[Extracted data entries]
▬▬▬▬▬▬▬▬▬▬

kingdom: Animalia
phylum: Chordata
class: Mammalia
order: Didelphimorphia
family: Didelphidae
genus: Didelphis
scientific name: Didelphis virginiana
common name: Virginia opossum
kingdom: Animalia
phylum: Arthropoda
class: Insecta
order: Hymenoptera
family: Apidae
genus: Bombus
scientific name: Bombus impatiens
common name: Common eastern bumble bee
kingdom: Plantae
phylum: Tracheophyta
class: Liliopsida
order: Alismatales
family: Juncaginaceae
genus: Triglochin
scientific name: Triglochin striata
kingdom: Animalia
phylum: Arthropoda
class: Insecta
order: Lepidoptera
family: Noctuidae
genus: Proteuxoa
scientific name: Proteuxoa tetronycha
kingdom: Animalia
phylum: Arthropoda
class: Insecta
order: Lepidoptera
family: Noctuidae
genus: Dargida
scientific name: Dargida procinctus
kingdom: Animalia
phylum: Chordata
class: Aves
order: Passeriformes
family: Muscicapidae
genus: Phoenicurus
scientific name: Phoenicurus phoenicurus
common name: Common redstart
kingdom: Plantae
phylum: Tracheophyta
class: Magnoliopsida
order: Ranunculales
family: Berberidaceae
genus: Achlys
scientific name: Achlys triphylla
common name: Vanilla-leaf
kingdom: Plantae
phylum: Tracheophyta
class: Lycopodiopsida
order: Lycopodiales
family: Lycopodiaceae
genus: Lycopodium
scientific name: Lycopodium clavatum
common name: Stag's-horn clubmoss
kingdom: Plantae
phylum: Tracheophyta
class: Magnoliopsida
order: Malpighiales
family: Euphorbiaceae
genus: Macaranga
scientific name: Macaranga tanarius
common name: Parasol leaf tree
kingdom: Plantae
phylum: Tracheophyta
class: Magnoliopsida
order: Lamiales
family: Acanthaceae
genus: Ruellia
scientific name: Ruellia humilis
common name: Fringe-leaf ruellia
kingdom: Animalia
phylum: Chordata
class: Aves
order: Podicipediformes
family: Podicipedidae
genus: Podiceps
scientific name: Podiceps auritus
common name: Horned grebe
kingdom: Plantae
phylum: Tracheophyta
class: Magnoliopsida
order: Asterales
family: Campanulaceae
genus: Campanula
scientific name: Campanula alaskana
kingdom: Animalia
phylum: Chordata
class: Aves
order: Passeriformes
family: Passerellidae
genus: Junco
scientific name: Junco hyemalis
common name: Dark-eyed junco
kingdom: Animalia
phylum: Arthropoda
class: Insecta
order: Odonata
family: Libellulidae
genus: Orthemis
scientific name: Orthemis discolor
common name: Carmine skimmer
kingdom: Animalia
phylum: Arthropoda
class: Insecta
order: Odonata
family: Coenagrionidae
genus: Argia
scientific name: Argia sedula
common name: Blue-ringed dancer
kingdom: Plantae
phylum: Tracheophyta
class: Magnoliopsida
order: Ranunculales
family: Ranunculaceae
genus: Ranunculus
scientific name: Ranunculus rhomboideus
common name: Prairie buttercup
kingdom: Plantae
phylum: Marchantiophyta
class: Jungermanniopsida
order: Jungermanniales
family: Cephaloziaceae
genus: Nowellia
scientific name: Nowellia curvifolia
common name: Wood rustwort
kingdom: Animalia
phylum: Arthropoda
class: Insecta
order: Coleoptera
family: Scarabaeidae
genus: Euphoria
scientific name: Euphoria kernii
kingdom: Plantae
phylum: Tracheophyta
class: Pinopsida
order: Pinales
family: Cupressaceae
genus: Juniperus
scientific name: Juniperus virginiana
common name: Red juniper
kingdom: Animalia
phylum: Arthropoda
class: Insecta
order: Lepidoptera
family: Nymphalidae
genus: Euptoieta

▬▬▬▬▬▬▬▬▬▬

● **REQUIREMENTS**: Switch every "common name" in the lines for the items above to "vernacular name", and reproduce all the lines with everything else left as it is.

● **FINISHED ANSWER**:
kingdom: Animalia
phylum: Chordata
class: Mammalia
order: Didelphimorphia
family: Didelphidae
genus: Didelphis
scientific name: Didelphis virginiana
vernacular name: Virginia opossum
kingdom: Animalia
phylum: Arthropoda
class: Insecta
order: Hymenoptera
family: Apidae
genus: Bombus
scientific name: Bombus impatiens
vernacular name: Common eastern bumble bee
kingdom: Plantae
phylum: Tracheophyta
class: Liliopsida
order: Alismatales
family: Juncaginaceae
genus: Triglochin
scientific name: Triglochin striata
kingdom: Animalia
phylum: Arthropoda
class: Insecta
order: Lepidoptera
family: Noctuidae
genus: Proteuxoa
scientific name: Proteuxoa tetronycha
kingdom: Animalia
phylum: Arthropoda
class: Insecta
order: Lepidoptera
family: Noctuidae
genus: Dargida
scientific name: Dargida procinctus
kingdom: Animalia
phylum: Chordata
class: Aves
order: Passeriformes
family: Muscicapidae
genus: Phoenicurus
scientific name: Phoenicurus phoenicurus
vernacular name: Common redstart
kingdom: Plantae
phylum: Tracheophyta
class: Magnoliopsida
order: Ranunculales
family: Berberidaceae
genus: Achlys
scientific name: Achlys triphylla
vernacular name: Vanilla-leaf
kingdom: Plantae
phylum: Tracheophyta
class: Lycopodiopsida
order: Lycopodiales
family: Lycopodiaceae
genus: Lycopodium
scientific name: Lycopodium clavatum
vernacular name: Stag's-horn clubmoss
kingdom: Plantae
phylum: Tracheophyta
class: Magnoliopsida
order: Malpighiales
family: Euphorbiaceae
genus: Macaranga
scientific name: Macaranga tanarius
vernacular name: Parasol leaf tree
kingdom: Plantae
phylum: Tracheophyta
class: Magnoliopsida
order: Lamiales
family: Acanthaceae
genus: Ruellia
scientific name: Ruellia humilis
vernacular name: Fringe-leaf ruellia
kingdom: Animalia
phylum: Chordata
class: Aves
order: Podicipediformes
family: Podicipedidae
genus: Podiceps
scientific name: Podiceps auritus
vernacular name: Horned grebe
kingdom: Plantae
phylum: Tracheophyta
class: Magnoliopsida
order: Asterales
family: Campanulaceae
genus: Campanula
scientific name: Campanula alaskana
kingdom: Animalia
phylum: Chordata
class: Aves
order: Passeriformes
family: Passerellidae
genus: Junco
scientific name: Junco hyemalis
vernacular name: Dark-eyed junco
kingdom: Animalia
phylum: Arthropoda
class: Insecta
order: Odonata
family: Libellulidae
genus: Orthemis
scientific name: Orthemis discolor
vernacular name: Carmine skimmer
kingdom: Animalia
phylum: Arthropoda
class: Insecta
order: Odonata
family: Coenagrionidae
genus: Argia
scientific name: Argia sedula
vernacular name: Blue-ringed dancer
kingdom: Plantae
phylum: Tracheophyta
class: Magnoliopsida
order: Ranunculales
family: Ranunculaceae
genus: Ranunculus
scientific name: Ranunculus rhomboideus
vernacular name: Prairie buttercup
kingdom: Plantae
phylum: Marchantiophyta
class: Jungermanniopsida
order: Jungermanniales
family: Cephaloziaceae
genus: Nowellia
scientific name: Nowellia curvifolia
vernacular name: Wood rustwort
kingdom: Animalia
phylum: Arthropoda
class: Insecta
order: Coleoptera
family: Scarabaeidae
genus: Euphoria
scientific name: Euphoria kernii
kingdom: Plantae
phylum: Tracheophyta
class: Pinopsida
order: Pinales
family: Cupressaceae
genus: Juniperus
scientific name: Juniperus virginiana
vernacular name: Red juniper
kingdom: Animalia
phylum: Arthropoda
class: Insecta
order: Lepidoptera
family: Nymphalidae
genus: Euptoieta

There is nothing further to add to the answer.